As far as the running today went… I redid the first day of Couch-to-5k. I figured that was a pretty easy back and forth between jogging and walking. I could work on my form and see how it felt overall.  I had been warned from when I first tried the Pace Gloves on that my calves would hurt. A friend of mine had talked to me about how his Vibrams made his calf muscles more defined in a different way since it was using different muscles, etc. I was prepared for calf pain.  And, let me tell you, my calves burned. It wasn’t unbearable, just uncomfortable. They’re a little sore as I sit to type this, but not in a bad way. My feet didn’t hurt at all during the run, which was pretty cool.  They also didn’t go numb at all and that was something I feared might happen.  I think I have a ways to go yet with the form of barefoot/minimalist running, but I’m getting there.  It’s hard to re-learn how to do things when you’re used to hitting on your heel.  Walking in them is actually the hardest.  Jogging was easy. Maybe I already land in a more forward strike when I run, I’m not sure. If so, I think that will help the transition.

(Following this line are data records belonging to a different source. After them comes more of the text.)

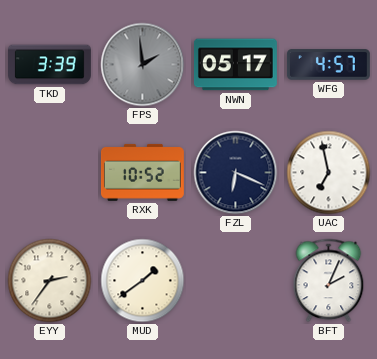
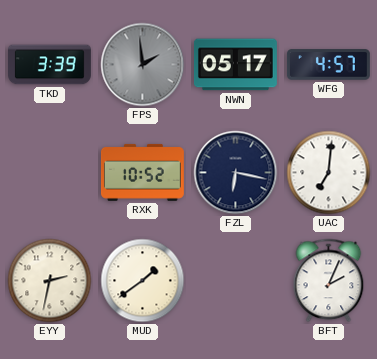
FZL: 6:19 -> 6:17
UAC: 6:58 -> 7:01
EYY: 2:36 -> 2:32
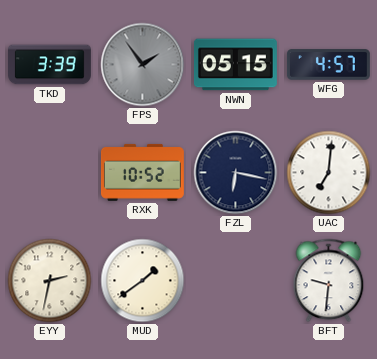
FPS: 1:59 -> 1:54
NWN: 05:17 -> 05:15
BFT: 2:04 -> 9:31
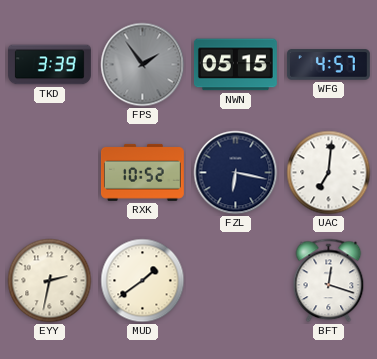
BFT: 9:31 -> 12:18
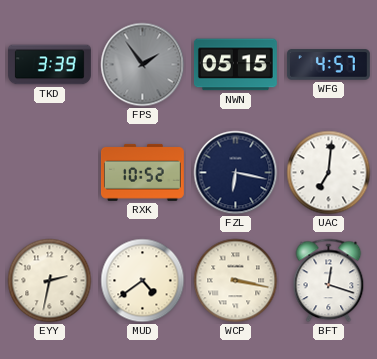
MUD: 1:39 -> 4:39
WCP: none -> 3:17
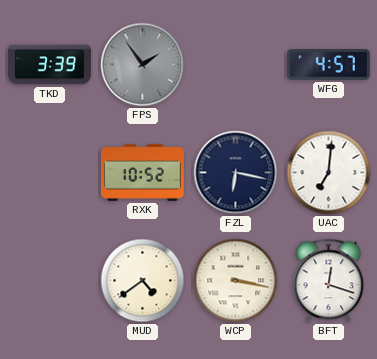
NWN: 05:15 -> none
EYY: 2:32 -> none
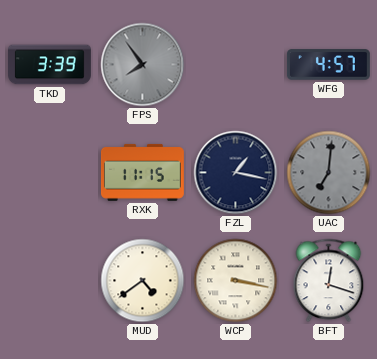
FPS: 1:54 -> 7:54
RXK: 10:52 -> 11:15
FZL: 6:17 -> 1:17
UAC dial: white -> grey
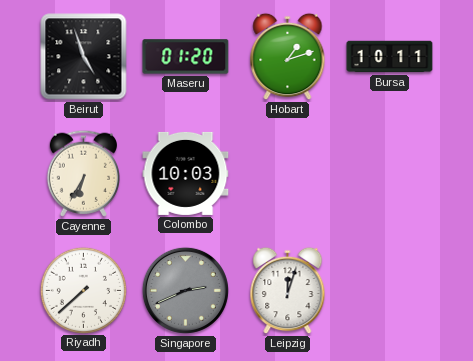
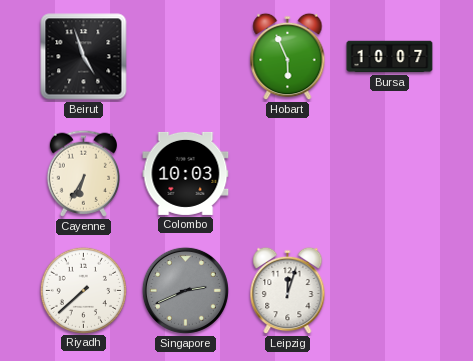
Maseru: 01:20 -> none
Hobart: 1:12 -> 5:56
Bursa: 10:11 -> 10:07
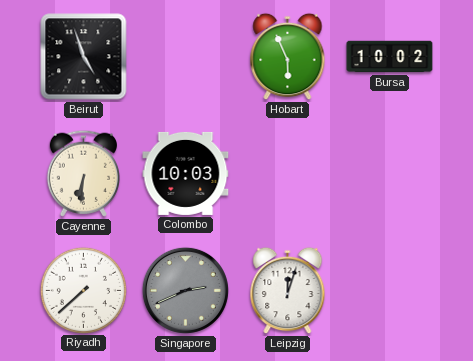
Bursa: 10:07 -> 10:02
Cayenne: 6:35 -> 6:31
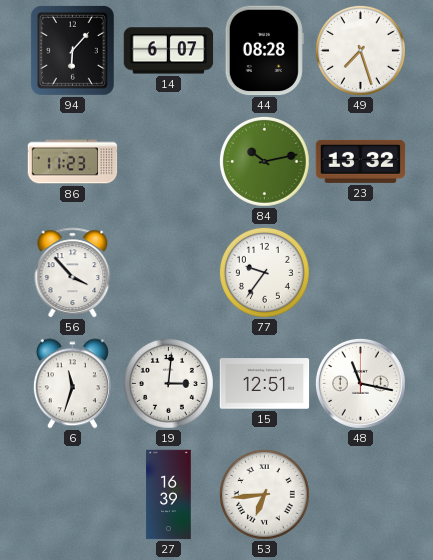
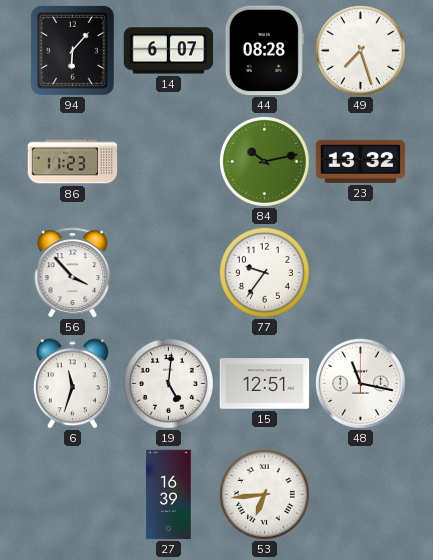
19: 3:01 -> 5:01
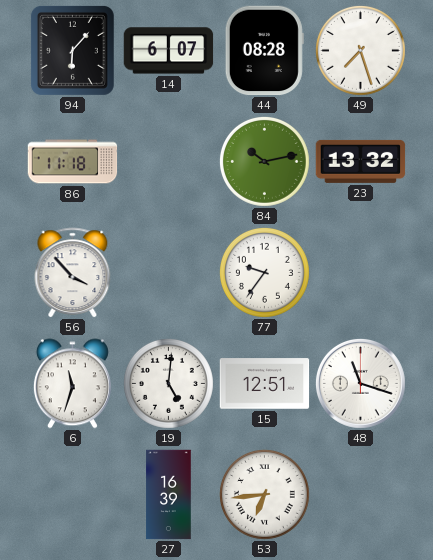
86: 11:23 -> 11:18
48: 11:17 -> 11:18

My plan is to alternate between where I am already at in C25k and sort of play catch up on alternating days with the Merrells. I feel as if I’m going to be stuck on Week 3 for a minute, so it will work out. My first day of Week 3 was yesterday and that was pretty rough. I think I have a harder time running at night than I do in the morning. Going to the gym after work is often necessary, but doesn’t leave me feeling the best.

I’m sure I’ll talk more about the minimalist running transition as it happens. I also want to hit on some of the other stuff I’ve started doing, but in the meantime here are some of the places I’ve been reading up on barefoot/minimalist running:

Barefoot Running University :: has lots of articles, links to videos, etc.

Barefoot Running @ Runner’s World :: the barefoot forums there are also interesting… Is barefoot running bad for you? and a guide for new barefoot/minimalist runners are both good reads.

Merrell BareForm :: videos and other info

Barefoot Angie Bee :: some shoe reviews, etc.